The HKICPA welcomes the Budget’s adoption of its recommendations to support Mainland enterprises in using Hong Kong to expand their overseas business. This includes establishing a cross-sector professional services platform to mobilise Hong Kong’s professional service providers, including the accounting profession, to support companies “going global”. The HKICPA stands ready to support these measures and believe they will help consolidate Hong Kong’s position as a leading business hub in the region, while attracting more Mainland and other regional enterprises to use Hong Kong as a springboard for overseas expansion, in line with the national “Go Global” development strategy.
Developing an innovation-driven economy
The HKICPA welcomes the Financial Secretary’s commitment to promoting the industrialisation of AI. By strengthening the adoption of AI across government departments and investing in local AI research and applications, these initiatives are expected to create new opportunities for society and the economy, while also helping to streamline government operations.

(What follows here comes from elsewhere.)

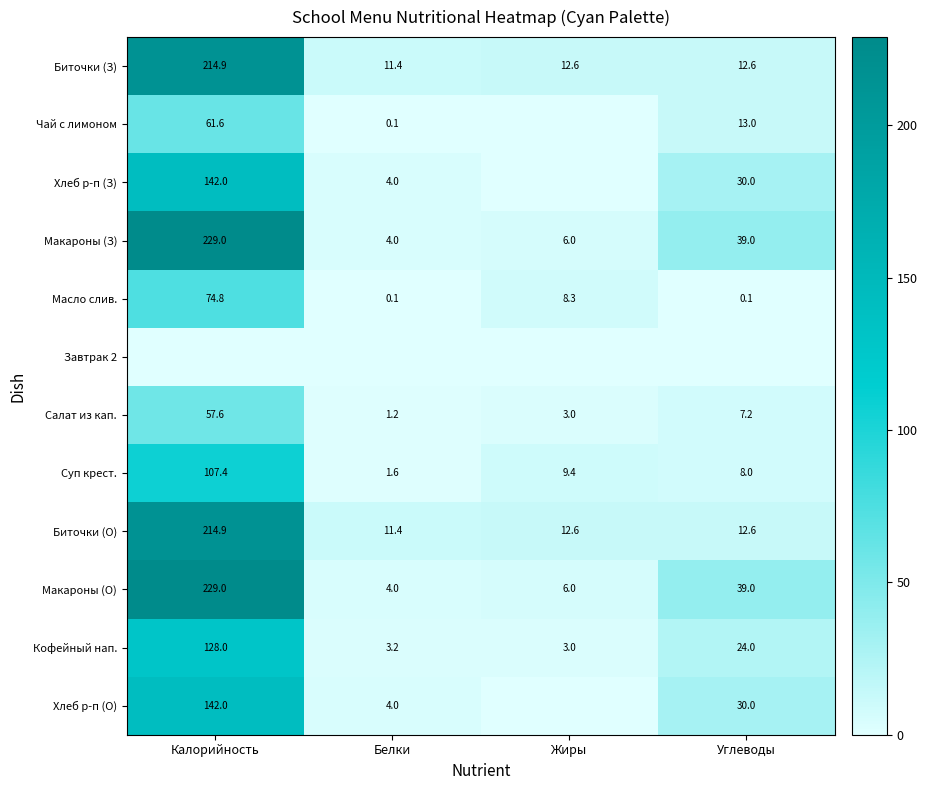

At which label does Биточки (З) first exceed 12?

Калорийность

The Budget also provides strong support for the development of Hong Kong’s innovation and technology (I&T) and IP sectors. This includes recognizing the needs of patent valuation by implementation of the two-year two-year “Pilot Patent Valuation Support Scheme". The Institute will strive to provide support in the development of patent valuation services. Moreover, the HKICPA welcomes the Government’s consultation with stakeholders on proposed tax deduction arrangements for capital expenditure on the purchase of IP or rights to use IP and establishing an IP Academy to develop a talent pipeline, alongside concerted efforts to advance quantum computing. The HKICPA believes these measures will have a positive impact on Hong Kong’s future development and will help stimulate innovation activities both locally and across the Greater Bay Area, in line with the HKICPA’s long-standing advocacy.

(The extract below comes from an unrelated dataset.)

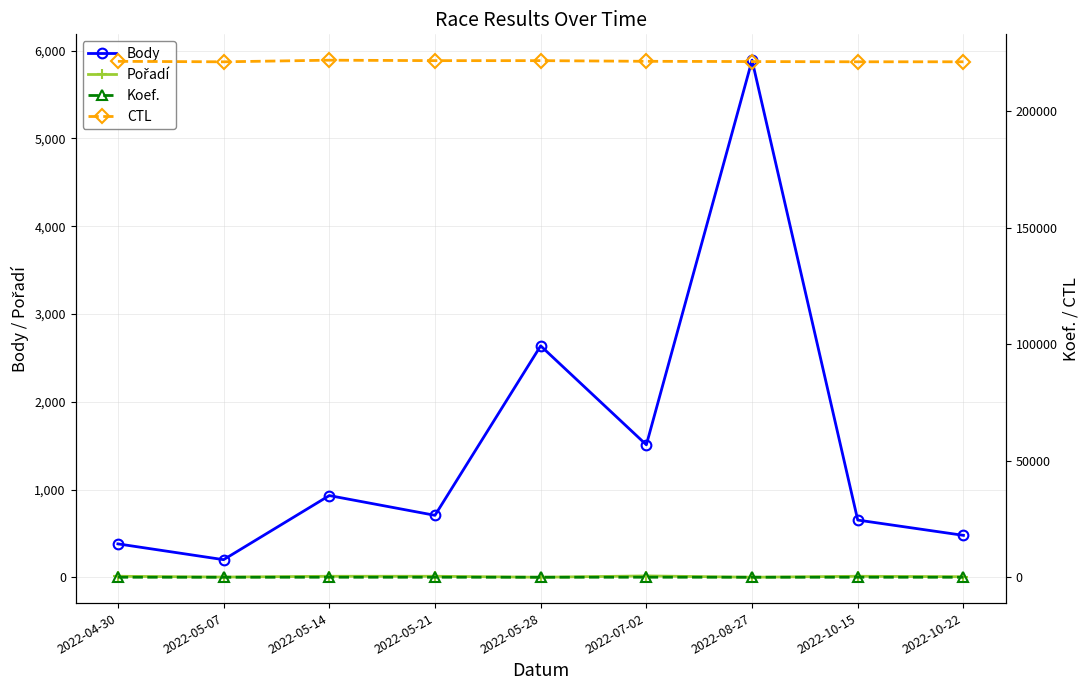

What is the smallest value displayed?

2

Sustainable community development
The Budget proposes that the first registration tax (FRT) concession for electric private cars under the “one-for-one” arrangement will not be extended after it expires at the end of March. However, the HKICPA considers that the Government should continue to extend the “one-for-one” arrangement. With the Government set to cease the registration of new fuel-propelled private cars by 2035 or earlier, promoting broader adoption of electric vehicles supports Hong Kong’s goal of achieving carbon neutrality by 2050, and further strengthens Hong Kong’s position as an international green and sustainable finance hub. At the same time, the HKICPA recommends that the Government continue to support sustainable development, including extending the EV-charging at Home Subsidy Scheme to promote green transport, and continuing to support new energy transport initiatives.
Agnes Cheung, Convenor of HKICPA’s Budget Proposals Task Force, said: “With regional and global competition intensifying, Hong Kong needs to speed up its economic transformation, including accelerating digitalisation and strengthening its growth drivers in areas such as innovation and technology and intellectual property. To achieve this, an adequate pipeline of suitable talent must also be put in place. The Budget’s initiatives in these areas will help Hong Kong focus on the relevant development opportunities and enhance the sustainability of its future economy.”
Based on the latest estimates in the Budget, the Government’s fiscal position has improved markedly compared with a year ago, reflecting both the robustness of Hong Kong’s economy and that the Government’s fiscal consolidation measures are beginning to yield results. However, with population ageing and other challenges and uncertainties ahead, the HKICPA recommends that the Government should continue to uphold the principle of maintaining financial prudence while investing in the future.
Stephen Law, President of the HKICPA (Centre), Eugene Yeung, Chairman of the Taxation Faculty Executive Committee Chairman of HKICPA, (left) and Agnes Cheung (right), Convenor of HKICPA's Budget Proposals Task Force, respond to the Government’s 2026-27 Budget.